Format each line of the records below as one string in a JSON list, omitting blank lines.

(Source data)
=== Begin Enclosure ===
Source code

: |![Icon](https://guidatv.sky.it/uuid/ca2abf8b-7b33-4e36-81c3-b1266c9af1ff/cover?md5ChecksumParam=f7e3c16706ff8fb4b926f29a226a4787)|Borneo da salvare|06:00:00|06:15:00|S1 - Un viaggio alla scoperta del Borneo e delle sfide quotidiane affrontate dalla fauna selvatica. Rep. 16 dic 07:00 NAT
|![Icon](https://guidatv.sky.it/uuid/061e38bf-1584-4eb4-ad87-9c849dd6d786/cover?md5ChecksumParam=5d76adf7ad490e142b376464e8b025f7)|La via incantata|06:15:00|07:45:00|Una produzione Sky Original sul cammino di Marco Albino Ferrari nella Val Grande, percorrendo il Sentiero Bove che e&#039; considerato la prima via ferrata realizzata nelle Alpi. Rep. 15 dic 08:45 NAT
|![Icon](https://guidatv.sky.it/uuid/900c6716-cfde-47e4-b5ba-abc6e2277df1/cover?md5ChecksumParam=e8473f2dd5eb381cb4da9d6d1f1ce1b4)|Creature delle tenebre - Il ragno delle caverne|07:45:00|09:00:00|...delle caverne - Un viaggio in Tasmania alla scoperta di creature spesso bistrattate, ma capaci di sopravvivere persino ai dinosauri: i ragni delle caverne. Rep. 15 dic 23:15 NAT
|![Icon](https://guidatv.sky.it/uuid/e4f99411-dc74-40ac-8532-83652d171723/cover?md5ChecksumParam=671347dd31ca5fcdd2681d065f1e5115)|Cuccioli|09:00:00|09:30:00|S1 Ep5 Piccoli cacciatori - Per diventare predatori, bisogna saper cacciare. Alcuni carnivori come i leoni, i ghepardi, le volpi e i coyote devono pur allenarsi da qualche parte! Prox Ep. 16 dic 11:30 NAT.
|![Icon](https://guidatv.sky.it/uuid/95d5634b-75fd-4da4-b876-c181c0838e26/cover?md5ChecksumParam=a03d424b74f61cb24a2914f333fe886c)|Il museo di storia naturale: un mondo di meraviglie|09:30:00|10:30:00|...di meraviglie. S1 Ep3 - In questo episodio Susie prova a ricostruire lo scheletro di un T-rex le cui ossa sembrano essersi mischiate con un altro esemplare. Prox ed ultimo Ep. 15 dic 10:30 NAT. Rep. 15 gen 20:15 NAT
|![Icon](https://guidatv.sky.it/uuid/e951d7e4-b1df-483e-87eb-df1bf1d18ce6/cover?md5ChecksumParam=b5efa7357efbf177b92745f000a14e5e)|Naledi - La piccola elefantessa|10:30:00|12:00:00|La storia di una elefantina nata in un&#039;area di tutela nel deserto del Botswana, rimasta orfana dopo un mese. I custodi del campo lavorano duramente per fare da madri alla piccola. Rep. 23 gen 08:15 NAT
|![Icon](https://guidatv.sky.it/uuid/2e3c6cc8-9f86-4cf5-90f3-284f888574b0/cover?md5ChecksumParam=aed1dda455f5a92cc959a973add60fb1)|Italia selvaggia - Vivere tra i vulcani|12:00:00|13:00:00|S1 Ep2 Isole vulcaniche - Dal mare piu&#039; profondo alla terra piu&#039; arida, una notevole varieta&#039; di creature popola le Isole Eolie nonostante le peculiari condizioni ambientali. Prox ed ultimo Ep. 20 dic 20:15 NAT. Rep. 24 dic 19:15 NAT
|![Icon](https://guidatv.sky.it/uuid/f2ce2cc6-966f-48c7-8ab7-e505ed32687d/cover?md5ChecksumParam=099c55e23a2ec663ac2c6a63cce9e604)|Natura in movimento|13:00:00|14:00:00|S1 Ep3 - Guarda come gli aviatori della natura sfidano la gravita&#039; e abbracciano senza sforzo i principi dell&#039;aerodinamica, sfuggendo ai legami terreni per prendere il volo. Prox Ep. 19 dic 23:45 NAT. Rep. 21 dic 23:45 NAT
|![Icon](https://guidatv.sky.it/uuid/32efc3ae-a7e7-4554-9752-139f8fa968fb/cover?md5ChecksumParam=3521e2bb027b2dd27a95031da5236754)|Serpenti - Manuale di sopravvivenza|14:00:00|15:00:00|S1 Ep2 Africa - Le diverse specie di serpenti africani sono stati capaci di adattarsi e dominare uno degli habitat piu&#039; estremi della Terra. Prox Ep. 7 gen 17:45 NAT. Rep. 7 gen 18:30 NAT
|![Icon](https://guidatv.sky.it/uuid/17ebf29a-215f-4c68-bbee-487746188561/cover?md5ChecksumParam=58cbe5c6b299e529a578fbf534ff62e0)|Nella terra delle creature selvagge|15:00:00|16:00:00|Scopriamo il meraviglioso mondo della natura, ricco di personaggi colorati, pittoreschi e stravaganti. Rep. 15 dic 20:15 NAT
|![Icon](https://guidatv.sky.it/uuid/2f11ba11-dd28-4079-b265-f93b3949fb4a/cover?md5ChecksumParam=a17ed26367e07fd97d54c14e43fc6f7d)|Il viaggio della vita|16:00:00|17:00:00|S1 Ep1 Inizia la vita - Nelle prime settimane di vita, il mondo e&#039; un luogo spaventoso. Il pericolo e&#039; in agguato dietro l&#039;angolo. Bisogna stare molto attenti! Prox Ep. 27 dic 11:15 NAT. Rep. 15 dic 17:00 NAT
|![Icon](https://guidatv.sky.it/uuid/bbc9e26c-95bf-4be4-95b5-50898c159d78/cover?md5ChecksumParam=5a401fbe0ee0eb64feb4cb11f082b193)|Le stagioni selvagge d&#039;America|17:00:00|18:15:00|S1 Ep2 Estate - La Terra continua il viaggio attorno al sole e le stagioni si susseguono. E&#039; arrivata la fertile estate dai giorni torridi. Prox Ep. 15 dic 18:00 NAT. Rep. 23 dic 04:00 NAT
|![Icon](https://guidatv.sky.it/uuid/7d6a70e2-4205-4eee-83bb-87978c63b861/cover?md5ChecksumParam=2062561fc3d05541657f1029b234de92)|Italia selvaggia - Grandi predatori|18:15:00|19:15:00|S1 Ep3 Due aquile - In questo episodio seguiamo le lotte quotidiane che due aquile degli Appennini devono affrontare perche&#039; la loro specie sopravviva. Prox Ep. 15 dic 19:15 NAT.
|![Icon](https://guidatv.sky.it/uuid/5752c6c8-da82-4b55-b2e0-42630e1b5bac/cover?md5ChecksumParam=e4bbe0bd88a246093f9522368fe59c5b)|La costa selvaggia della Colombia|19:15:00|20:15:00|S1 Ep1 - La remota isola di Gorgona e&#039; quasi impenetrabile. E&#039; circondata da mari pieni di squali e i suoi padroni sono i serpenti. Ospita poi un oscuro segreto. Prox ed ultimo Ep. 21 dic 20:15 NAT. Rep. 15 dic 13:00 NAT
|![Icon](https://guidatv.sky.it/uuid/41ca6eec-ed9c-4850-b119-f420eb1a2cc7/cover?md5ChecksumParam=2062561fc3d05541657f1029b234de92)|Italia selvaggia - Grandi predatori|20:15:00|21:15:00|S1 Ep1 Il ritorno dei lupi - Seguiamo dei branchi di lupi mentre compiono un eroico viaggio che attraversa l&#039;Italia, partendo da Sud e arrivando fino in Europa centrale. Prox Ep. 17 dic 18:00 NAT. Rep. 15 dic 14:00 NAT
=== End Enclosure ===
■ Answer box ■
[
  "Source code",
  ": |![Icon](https://guidatv.sky.it/uuid/ca2abf8b-7b33-4e36-81c3-b1266c9af1ff/cover?md5ChecksumParam=f7e3c16706ff8fb4b926f29a226a4787)|Borneo da salvare|06:00:00|06:15:00|S1 - Un viaggio alla scoperta del Borneo e delle sfide quotidiane affrontate dalla fauna selvatica. Rep. 16 dic 07:00 NAT",
  "|![Icon](https://guidatv.sky.it/uuid/061e38bf-1584-4eb4-ad87-9c849dd6d786/cover?md5ChecksumParam=5d76adf7ad490e142b376464e8b025f7)|La via incantata|06:15:00|07:45:00|Una produzione Sky Original sul cammino di Marco Albino Ferrari nella Val Grande, percorrendo il Sentiero Bove che e&#039; considerato la prima via ferrata realizzata nelle Alpi. Rep. 15 dic 08:45 NAT",
  "|![Icon](https://guidatv.sky.it/uuid/900c6716-cfde-47e4-b5ba-abc6e2277df1/cover?md5ChecksumParam=e8473f2dd5eb381cb4da9d6d1f1ce1b4)|Creature delle tenebre - Il ragno delle caverne|07:45:00|09:00:00|...delle caverne - Un viaggio in Tasmania alla scoperta di creature spesso bistrattate, ma capaci di sopravvivere persino ai dinosauri: i ragni delle caverne. Rep. 15 dic 23:15 NAT",
  "|![Icon](https://guidatv.sky.it/uuid/e4f99411-dc74-40ac-8532-83652d171723/cover?md5ChecksumParam=671347dd31ca5fcdd2681d065f1e5115)|Cuccioli|09:00:00|09:30:00|S1 Ep5 Piccoli cacciatori - Per diventare predatori, bisogna saper cacciare. Alcuni carnivori come i leoni, i ghepardi, le volpi e i coyote devono pur allenarsi da qualche parte! Prox Ep. 16 dic 11:30 NAT.",
  "|![Icon](https://guidatv.sky.it/uuid/95d5634b-75fd-4da4-b876-c181c0838e26/cover?md5ChecksumParam=a03d424b74f61cb24a2914f333fe886c)|Il museo di storia naturale: un mondo di meraviglie|09:30:00|10:30:00|...di meraviglie. S1 Ep3 - In questo episodio Susie prova a ricostruire lo scheletro di un T-rex le cui ossa sembrano essersi mischiate con un altro esemplare. Prox ed ultimo Ep. 15 dic 10:30 NAT. Rep. 15 gen 20:15 NAT",
  "|![Icon](https://guidatv.sky.it/uuid/e951d7e4-b1df-483e-87eb-df1bf1d18ce6/cover?md5ChecksumParam=b5efa7357efbf177b92745f000a14e5e)|Naledi - La piccola elefantessa|10:30:00|12:00:00|La storia di una elefantina nata in un&#039;area di tutela nel deserto del Botswana, rimasta orfana dopo un mese. I custodi del campo lavorano duramente per fare da madri alla piccola. Rep. 23 gen 08:15 NAT",
  "|![Icon](https://guidatv.sky.it/uuid/2e3c6cc8-9f86-4cf5-90f3-284f888574b0/cover?md5ChecksumParam=aed1dda455f5a92cc959a973add60fb1)|Italia selvaggia - Vivere tra i vulcani|12:00:00|13:00:00|S1 Ep2 Isole vulcaniche - Dal mare piu&#039; profondo alla terra piu&#039; arida, una notevole varieta&#039; di creature popola le Isole Eolie nonostante le peculiari condizioni ambientali. Prox ed ultimo Ep. 20 dic 20:15 NAT. Rep. 24 dic 19:15 NAT",
  "|![Icon](https://guidatv.sky.it/uuid/f2ce2cc6-966f-48c7-8ab7-e505ed32687d/cover?md5ChecksumParam=099c55e23a2ec663ac2c6a63cce9e604)|Natura in movimento|13:00:00|14:00:00|S1 Ep3 - Guarda come gli aviatori della natura sfidano la gravita&#039; e abbracciano senza sforzo i principi dell&#039;aerodinamica, sfuggendo ai legami terreni per prendere il volo. Prox Ep. 19 dic 23:45 NAT. Rep. 21 dic 23:45 NAT",
  "|![Icon](https://guidatv.sky.it/uuid/32efc3ae-a7e7-4554-9752-139f8fa968fb/cover?md5ChecksumParam=3521e2bb027b2dd27a95031da5236754)|Serpenti - Manuale di sopravvivenza|14:00:00|15:00:00|S1 Ep2 Africa - Le diverse specie di serpenti africani sono stati capaci di adattarsi e dominare uno degli habitat piu&#039; estremi della Terra. Prox Ep. 7 gen 17:45 NAT. Rep. 7 gen 18:30 NAT",
  "|![Icon](https://guidatv.sky.it/uuid/17ebf29a-215f-4c68-bbee-487746188561/cover?md5ChecksumParam=58cbe5c6b299e529a578fbf534ff62e0)|Nella terra delle creature selvagge|15:00:00|16:00:00|Scopriamo il meraviglioso mondo della natura, ricco di personaggi colorati, pittoreschi e stravaganti. Rep. 15 dic 20:15 NAT",
  "|![Icon](https://guidatv.sky.it/uuid/2f11ba11-dd28-4079-b265-f93b3949fb4a/cover?md5ChecksumParam=a17ed26367e07fd97d54c14e43fc6f7d)|Il viaggio della vita|16:00:00|17:00:00|S1 Ep1 Inizia la vita - Nelle prime settimane di vita, il mondo e&#039; un luogo spaventoso. Il pericolo e&#039; in agguato dietro l&#039;angolo. Bisogna stare molto attenti! Prox Ep. 27 dic 11:15 NAT. Rep. 15 dic 17:00 NAT",
  "|![Icon](https://guidatv.sky.it/uuid/bbc9e26c-95bf-4be4-95b5-50898c159d78/cover?md5ChecksumParam=5a401fbe0ee0eb64feb4cb11f082b193)|Le stagioni selvagge d&#039;America|17:00:00|18:15:00|S1 Ep2 Estate - La Terra continua il viaggio attorno al sole e le stagioni si susseguono. E&#039; arrivata la fertile estate dai giorni torridi. Prox Ep. 15 dic 18:00 NAT. Rep. 23 dic 04:00 NAT",
  "|![Icon](https://guidatv.sky.it/uuid/7d6a70e2-4205-4eee-83bb-87978c63b861/cover?md5ChecksumParam=2062561fc3d05541657f1029b234de92)|Italia selvaggia - Grandi predatori|18:15:00|19:15:00|S1 Ep3 Due aquile - In questo episodio seguiamo le lotte quotidiane che due aquile degli Appennini devono affrontare perche&#039; la loro specie sopravviva. Prox Ep. 15 dic 19:15 NAT.",
  "|![Icon](https://guidatv.sky.it/uuid/5752c6c8-da82-4b55-b2e0-42630e1b5bac/cover?md5ChecksumParam=e4bbe0bd88a246093f9522368fe59c5b)|La costa selvaggia della Colombia|19:15:00|20:15:00|S1 Ep1 - La remota isola di Gorgona e&#039; quasi impenetrabile. E&#039; circondata da mari pieni di squali e i suoi padroni sono i serpenti. Ospita poi un oscuro segreto. Prox ed ultimo Ep. 21 dic 20:15 NAT. Rep. 15 dic 13:00 NAT",
  "|![Icon](https://guidatv.sky.it/uuid/41ca6eec-ed9c-4850-b119-f420eb1a2cc7/cover?md5ChecksumParam=2062561fc3d05541657f1029b234de92)|Italia selvaggia - Grandi predatori|20:15:00|21:15:00|S1 Ep1 Il ritorno dei lupi - Seguiamo dei branchi di lupi mentre compiono un eroico viaggio che attraversa l&#039;Italia, partendo da Sud e arrivando fino in Europa centrale. Prox Ep. 17 dic 18:00 NAT. Rep. 15 dic 14:00 NAT"
]